Estate planning issues for same sex couples
Despite some of the long-awaited changes in the law regarding same sex marriage, the LGBTQ community will continue to face challenges that spill over into estate planning. Both state and federal laws play a role in determining whether a couple can have joint ownership in certain property. The law also establishes certain rules as to who can receive assets when someone dies and how the estate taxes will be calculated. Other issues, such as who can make health care decisions when someone becomes incapacitated, are also governed by state laws. Regrettably, the majority of these laws do not apply to couples who are not legally married. Legal spouses can visit one another in the hospital with no problem. They also inherit their spouse’s assets automatically, upon death, even when there is no will. Yet, these privileges, which many take for granted, are not available to same sex couples. It is for this reason that same sex couples need an estate plan that spells out their intentions in these specific legal areas, in order to make their choices legally binding, after their death.
Last Will and Testament
Your last will and testament is usually the foundation of your estate plan. It is the tool used to document how you want your property distributed upon your death. Your will designates who you choose to serve as the executor of your estate. In the absence of a will, the court will decide who receives your property, based on state law. Under the law, spouses automatically receive the estate. However, if your partner is not legally recognized as your spouse, he or she will not receive anything, unless there is a will.
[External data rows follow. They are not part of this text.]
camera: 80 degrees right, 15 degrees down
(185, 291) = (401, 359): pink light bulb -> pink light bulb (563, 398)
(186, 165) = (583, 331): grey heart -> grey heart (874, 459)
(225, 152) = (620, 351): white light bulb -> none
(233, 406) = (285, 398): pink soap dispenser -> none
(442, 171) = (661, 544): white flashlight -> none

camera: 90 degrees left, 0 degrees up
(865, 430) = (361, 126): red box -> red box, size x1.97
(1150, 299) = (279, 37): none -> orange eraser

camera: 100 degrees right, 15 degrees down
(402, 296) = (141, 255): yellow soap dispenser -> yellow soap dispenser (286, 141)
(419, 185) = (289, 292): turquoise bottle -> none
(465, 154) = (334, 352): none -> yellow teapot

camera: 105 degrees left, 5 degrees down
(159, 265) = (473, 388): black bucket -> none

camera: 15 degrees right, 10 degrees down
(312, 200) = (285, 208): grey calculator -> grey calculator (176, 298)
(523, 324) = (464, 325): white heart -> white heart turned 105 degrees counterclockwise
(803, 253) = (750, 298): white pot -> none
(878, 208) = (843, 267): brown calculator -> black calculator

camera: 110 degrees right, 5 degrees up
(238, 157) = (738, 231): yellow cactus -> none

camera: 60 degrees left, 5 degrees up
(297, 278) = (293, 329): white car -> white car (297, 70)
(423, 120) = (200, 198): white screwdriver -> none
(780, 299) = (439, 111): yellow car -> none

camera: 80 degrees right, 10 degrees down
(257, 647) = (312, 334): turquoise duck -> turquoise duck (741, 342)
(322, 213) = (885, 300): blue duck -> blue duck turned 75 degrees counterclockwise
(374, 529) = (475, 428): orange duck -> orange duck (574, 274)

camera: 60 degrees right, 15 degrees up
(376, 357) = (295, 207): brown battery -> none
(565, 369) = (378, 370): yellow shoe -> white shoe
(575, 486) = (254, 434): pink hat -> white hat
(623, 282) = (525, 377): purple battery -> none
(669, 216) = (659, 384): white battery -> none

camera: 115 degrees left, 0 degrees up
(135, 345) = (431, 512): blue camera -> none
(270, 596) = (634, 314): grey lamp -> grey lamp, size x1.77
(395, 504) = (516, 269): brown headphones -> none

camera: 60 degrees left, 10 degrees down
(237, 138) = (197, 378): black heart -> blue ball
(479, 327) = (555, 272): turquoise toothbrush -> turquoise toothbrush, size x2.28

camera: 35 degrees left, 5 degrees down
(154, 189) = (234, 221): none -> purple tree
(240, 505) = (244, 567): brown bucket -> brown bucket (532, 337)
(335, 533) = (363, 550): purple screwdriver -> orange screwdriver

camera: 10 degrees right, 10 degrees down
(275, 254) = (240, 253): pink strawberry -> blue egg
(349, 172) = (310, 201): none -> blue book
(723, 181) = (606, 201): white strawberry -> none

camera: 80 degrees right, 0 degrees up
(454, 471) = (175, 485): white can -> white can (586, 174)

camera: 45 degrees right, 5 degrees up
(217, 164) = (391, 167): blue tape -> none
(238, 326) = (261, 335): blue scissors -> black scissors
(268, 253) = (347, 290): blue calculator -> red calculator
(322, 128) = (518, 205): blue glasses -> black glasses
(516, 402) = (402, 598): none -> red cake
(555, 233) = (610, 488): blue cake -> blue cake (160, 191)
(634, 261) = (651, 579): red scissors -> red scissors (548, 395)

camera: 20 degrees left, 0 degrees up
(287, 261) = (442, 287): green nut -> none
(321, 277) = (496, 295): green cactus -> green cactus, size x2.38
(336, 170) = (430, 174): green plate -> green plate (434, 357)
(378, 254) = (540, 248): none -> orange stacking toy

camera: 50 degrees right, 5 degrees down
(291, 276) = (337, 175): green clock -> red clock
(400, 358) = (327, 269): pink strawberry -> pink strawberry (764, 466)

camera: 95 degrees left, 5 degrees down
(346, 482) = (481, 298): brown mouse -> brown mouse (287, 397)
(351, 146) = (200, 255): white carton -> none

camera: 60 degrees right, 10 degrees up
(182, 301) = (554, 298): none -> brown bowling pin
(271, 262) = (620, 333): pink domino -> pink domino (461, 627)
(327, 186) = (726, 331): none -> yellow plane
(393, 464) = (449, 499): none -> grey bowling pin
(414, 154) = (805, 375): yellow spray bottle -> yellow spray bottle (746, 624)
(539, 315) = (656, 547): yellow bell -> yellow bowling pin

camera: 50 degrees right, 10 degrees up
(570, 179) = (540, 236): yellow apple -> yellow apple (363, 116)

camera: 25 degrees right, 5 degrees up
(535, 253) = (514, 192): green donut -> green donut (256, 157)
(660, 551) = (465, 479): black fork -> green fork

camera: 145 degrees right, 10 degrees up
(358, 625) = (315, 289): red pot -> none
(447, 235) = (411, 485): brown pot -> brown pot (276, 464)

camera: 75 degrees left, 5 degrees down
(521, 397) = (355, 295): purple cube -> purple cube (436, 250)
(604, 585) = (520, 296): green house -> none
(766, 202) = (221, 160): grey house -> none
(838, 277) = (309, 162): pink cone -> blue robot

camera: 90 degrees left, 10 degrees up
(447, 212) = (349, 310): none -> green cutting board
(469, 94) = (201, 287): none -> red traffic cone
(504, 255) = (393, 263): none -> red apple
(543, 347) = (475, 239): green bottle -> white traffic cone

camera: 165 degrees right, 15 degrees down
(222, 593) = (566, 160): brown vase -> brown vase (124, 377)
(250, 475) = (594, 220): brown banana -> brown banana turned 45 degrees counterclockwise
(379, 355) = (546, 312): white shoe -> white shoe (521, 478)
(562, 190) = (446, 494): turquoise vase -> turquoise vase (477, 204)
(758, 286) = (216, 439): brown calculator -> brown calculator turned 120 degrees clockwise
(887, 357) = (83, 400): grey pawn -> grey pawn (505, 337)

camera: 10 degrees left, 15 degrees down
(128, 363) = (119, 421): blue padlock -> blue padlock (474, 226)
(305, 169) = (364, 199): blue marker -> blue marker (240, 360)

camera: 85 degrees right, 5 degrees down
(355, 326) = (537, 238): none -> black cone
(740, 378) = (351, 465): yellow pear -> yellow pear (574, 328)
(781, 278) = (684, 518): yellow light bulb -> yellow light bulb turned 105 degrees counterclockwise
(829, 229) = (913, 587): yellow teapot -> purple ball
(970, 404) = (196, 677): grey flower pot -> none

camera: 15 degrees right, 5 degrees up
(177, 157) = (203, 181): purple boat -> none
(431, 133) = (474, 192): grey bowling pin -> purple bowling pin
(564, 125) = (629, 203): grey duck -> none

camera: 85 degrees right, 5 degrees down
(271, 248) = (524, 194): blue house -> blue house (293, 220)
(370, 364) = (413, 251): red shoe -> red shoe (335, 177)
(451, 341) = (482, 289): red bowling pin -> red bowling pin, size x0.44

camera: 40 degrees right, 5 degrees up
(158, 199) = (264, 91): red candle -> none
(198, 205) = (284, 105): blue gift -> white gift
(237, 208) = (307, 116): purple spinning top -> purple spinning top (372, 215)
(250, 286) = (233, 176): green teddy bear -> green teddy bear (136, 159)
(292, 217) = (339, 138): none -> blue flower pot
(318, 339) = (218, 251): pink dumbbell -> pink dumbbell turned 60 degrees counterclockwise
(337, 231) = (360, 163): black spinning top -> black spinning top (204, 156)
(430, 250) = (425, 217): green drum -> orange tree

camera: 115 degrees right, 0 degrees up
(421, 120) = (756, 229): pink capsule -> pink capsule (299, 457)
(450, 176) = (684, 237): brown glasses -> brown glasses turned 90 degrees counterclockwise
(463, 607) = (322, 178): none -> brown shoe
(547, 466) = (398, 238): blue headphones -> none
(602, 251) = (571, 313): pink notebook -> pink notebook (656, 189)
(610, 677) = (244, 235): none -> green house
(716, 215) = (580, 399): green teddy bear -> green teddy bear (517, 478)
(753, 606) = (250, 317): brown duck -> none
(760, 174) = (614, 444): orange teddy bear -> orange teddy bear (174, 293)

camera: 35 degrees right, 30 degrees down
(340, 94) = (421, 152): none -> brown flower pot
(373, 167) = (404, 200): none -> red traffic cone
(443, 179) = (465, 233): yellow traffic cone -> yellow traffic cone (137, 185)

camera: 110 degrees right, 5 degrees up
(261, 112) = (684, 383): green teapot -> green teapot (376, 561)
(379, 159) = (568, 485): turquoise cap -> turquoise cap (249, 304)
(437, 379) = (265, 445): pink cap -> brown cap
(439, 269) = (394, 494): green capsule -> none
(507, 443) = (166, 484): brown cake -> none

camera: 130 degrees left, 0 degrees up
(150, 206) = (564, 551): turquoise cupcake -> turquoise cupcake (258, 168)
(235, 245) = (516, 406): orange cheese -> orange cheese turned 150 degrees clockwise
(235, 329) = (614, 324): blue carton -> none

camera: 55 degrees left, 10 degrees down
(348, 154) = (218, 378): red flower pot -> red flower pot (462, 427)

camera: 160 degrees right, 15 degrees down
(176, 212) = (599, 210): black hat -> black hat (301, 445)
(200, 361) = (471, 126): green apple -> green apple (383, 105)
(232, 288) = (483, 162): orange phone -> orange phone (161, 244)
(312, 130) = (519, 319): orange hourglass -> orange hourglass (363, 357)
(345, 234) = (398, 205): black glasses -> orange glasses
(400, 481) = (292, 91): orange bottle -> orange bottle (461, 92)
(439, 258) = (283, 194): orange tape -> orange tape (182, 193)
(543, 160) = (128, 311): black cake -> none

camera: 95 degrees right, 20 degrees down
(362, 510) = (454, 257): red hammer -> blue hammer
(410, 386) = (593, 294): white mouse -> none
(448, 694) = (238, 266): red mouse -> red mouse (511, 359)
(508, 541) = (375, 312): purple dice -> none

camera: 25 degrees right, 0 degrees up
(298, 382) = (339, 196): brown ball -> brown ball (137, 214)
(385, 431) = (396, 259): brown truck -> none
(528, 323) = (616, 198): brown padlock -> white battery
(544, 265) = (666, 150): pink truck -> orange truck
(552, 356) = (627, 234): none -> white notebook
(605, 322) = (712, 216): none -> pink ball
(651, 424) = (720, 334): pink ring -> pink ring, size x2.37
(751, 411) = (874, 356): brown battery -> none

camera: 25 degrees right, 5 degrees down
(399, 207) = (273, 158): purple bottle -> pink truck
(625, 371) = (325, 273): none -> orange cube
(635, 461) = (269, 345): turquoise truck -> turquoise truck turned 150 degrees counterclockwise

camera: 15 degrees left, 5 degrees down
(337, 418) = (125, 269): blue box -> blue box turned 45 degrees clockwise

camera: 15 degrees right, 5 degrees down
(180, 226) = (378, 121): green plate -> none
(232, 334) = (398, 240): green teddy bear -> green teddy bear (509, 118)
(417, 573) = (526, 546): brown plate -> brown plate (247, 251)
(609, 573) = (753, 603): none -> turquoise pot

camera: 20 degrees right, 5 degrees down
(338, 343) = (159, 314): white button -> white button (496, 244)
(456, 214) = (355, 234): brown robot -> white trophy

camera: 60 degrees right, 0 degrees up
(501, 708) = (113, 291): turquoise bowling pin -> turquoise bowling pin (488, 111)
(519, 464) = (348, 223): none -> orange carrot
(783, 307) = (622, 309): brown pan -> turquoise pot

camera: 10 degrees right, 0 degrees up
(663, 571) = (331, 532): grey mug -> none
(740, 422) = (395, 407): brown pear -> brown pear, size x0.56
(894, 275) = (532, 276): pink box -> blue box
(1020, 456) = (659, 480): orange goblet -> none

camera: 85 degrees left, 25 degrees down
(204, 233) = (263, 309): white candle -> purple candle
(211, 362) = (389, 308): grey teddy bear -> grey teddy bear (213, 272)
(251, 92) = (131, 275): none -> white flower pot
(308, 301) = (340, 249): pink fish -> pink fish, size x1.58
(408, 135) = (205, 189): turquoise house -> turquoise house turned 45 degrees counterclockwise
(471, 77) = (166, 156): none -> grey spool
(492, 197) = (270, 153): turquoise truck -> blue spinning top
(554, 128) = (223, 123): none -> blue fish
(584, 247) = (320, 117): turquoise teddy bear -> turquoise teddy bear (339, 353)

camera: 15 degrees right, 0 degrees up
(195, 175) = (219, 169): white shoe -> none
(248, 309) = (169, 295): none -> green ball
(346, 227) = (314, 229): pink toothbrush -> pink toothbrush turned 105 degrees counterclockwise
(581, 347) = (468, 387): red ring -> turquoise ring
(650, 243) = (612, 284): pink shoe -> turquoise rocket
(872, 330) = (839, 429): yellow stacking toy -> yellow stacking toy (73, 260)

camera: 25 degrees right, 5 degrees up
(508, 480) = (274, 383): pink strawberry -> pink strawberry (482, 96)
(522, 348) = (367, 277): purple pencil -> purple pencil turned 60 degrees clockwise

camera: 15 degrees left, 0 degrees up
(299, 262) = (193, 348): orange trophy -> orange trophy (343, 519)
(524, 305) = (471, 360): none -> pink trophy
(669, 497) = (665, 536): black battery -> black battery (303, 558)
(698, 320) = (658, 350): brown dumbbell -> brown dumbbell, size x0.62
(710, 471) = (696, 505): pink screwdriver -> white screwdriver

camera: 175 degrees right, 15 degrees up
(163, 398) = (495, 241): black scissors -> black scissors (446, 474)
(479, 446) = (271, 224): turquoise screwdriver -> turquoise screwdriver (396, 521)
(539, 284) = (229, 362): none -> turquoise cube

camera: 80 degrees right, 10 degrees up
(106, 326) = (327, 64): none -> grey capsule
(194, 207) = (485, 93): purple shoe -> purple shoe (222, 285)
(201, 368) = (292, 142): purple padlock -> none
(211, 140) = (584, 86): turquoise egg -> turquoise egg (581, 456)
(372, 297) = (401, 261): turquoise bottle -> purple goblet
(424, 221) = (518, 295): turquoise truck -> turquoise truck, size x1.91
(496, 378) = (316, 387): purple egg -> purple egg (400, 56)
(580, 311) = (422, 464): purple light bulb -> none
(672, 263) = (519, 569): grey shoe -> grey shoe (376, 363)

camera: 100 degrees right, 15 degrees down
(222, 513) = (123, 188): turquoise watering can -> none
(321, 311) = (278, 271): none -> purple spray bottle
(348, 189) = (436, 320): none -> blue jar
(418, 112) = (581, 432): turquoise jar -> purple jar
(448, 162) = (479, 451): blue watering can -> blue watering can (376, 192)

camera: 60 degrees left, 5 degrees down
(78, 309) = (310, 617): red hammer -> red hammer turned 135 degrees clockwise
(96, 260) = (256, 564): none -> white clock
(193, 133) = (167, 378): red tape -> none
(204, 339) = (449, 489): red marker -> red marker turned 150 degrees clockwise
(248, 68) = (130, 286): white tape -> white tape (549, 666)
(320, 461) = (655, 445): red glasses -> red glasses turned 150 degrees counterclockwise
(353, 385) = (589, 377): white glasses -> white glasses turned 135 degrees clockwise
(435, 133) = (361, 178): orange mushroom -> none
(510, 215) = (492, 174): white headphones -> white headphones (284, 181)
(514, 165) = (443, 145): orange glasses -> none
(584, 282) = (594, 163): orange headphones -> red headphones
Domestic Partnership Agreements
Domestic partnership agreements are a simple alternative to establishing a couple’s intentions regarding their relationship. A domestic partnership agreement is similar to a pre-nuptial agreement for married couples. It describes the process for dividing your property if you and your partner separate, and is considered an enforceable contract in most courts.
Advance directives, also called living wills and Healthcare Powers of Attorney, are essential components of an estate plan. They allow you to identify the person responsible for carrying out your health care decisions. Without advance directives, your partner will likely have no legal authority to make any decisions for you, or to visit you in the hospital.